# Worst Actor and Actress



## Deadpool (Oct 28, 2005)

This is the thread where you put down names of actors and actress's that suck at acting


1. Jimmy Fallon...words cannot describe how much he sucks. He sucked in SNL and he still sucks in the movies.

2. Jennifer Love Hewitt...She cute and all but she can't act nothing nadda

3. Paris Hilton...ok she starred in two movies and I didn't really see them. But from the looks she sucked.
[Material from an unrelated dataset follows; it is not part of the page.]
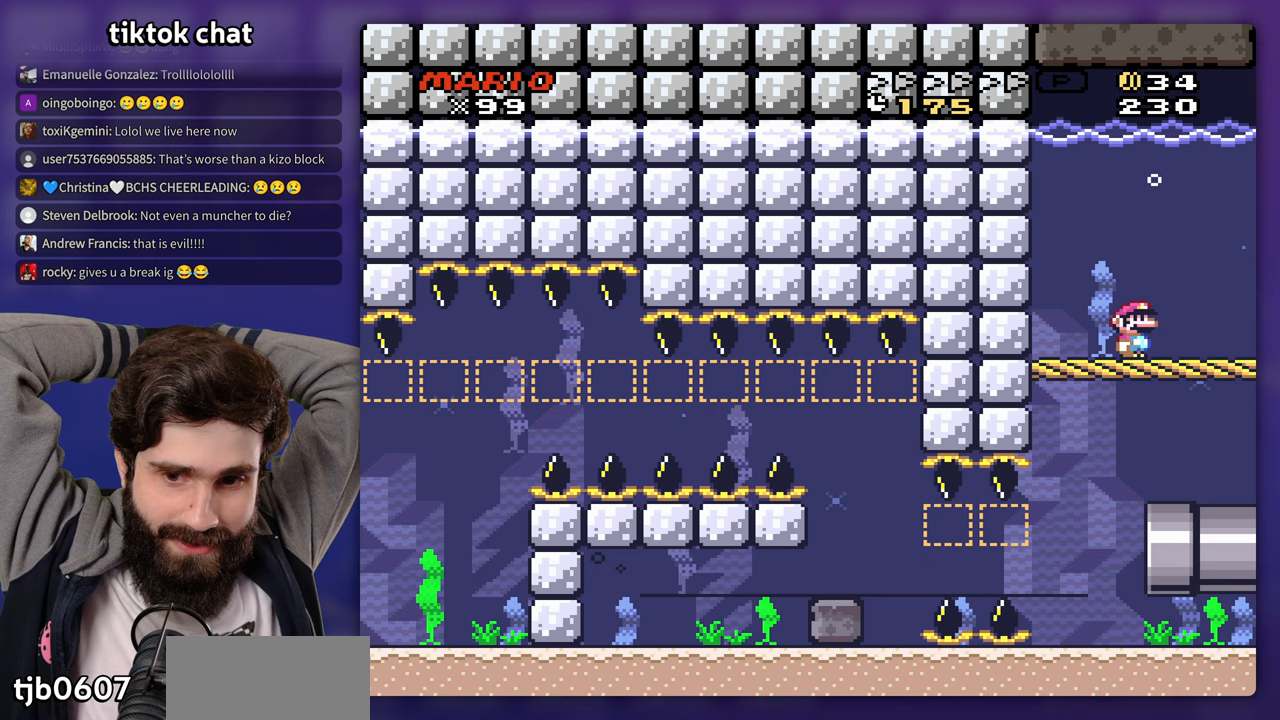
{"dt_ms": 500, "buttons": [], "events": [[350, "DPAD_UP", "up"]]}
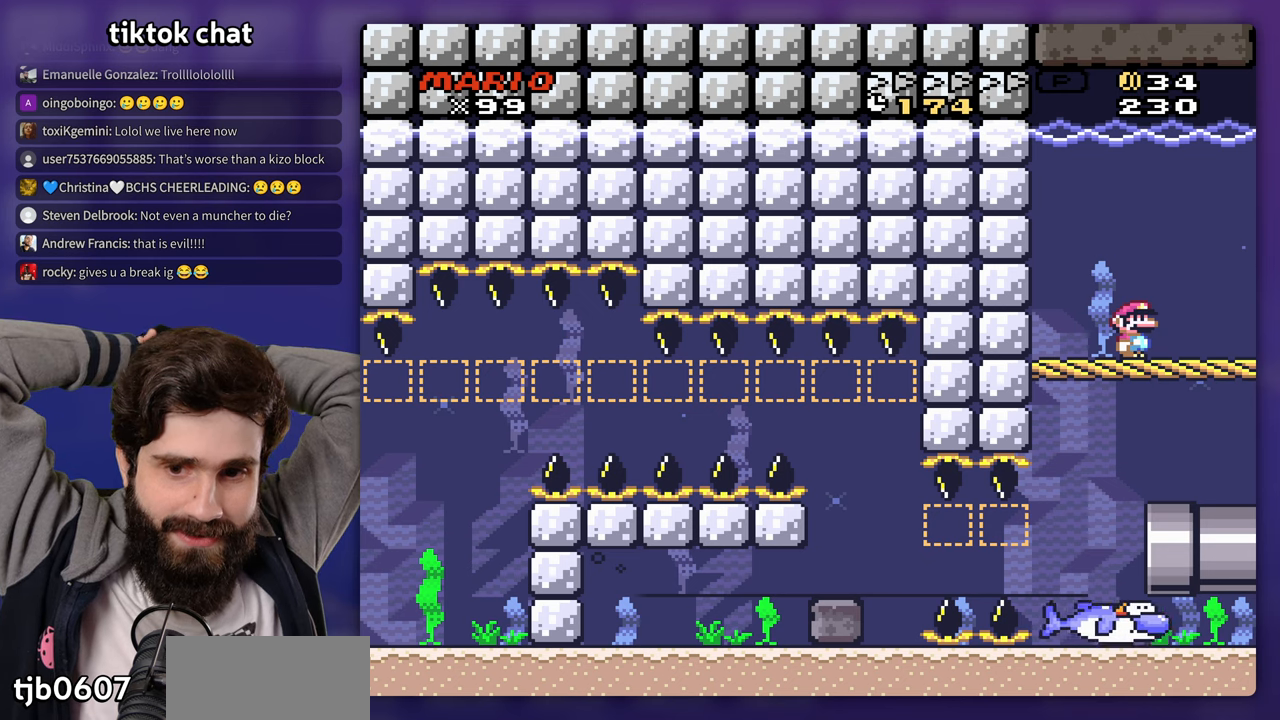
{"dt_ms": 500, "buttons": [], "events": []}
Also I hate her as much as jimmy fallon.

4. Vin Deisl...He sucks nuff said

Thats all I put down.


----------



## Danny Lilithborne (Oct 29, 2005)

Russell Crowe, the end.


----------



## Pulp Fiction (Oct 29, 2005)

*brad pitt-* i just dont like him he cant act at all only good acting he did was in fight club


----------



## David10000 (Nov 1, 2005)

I agree Paris Hilton is horrific when she acts.


----------



## Keyser S?ze (Nov 1, 2005)

how about ben affleck? lol. i agree though i hate jimmy fallons acting. almost as much as i hate any singers acting.


----------



## Danny Lilithborne (Nov 1, 2005)

Paris Hilton doesn't really act, it's more like yet another of the things she gets to do because her parents have kajillion dollars.

And I really don't get the hate for Ben Affleck, or Keanu Reeves for that matter.  I like them both.

I pretty much despise Russell Crowe because he _still_ uses method acting which died in the 70s, and he pretty much acts like a huge baby in person.  He's like a "Golden Age" studio actor, teleported to the modern era.

As for actresses, I dunno... I don't really hate that many people.  I guess Oprah Winfrey, even though the only relevant thing she ever did was "The Color Purple" (don't bring up that piece of dogshit called "Beloved" unless you want to be eternally scoffed).


----------



## less (Nov 1, 2005)

Worst actor/actress = Keanu reeves.

If you disagree, you obviously haven't seen The Matrix, which means that if you disagree, you're lying.


----------



## Jek (Nov 1, 2005)

Well its gotta be Milla in RE-movies heheheheh


----------



## Danny Lilithborne (Nov 1, 2005)

breastpadsgotbouncier said:
			
		

> Worst actor/actress = Keanu reeves.
> 
> If you disagree, you obviously haven't seen The Matrix, which means that if you disagree, you're lying.



I've seen The Matrix.  He plays the role of "guy who can't believe what is happening to him" pretty perfectly throughout the (shittily-written) trilogy.


----------



## Sagaki (Nov 1, 2005)

The freakin' Rock... why do they put him in movies?


----------



## CrazyMoronX (Nov 1, 2005)

The Rock. He is in movies because he sells tickets, but he is terrible.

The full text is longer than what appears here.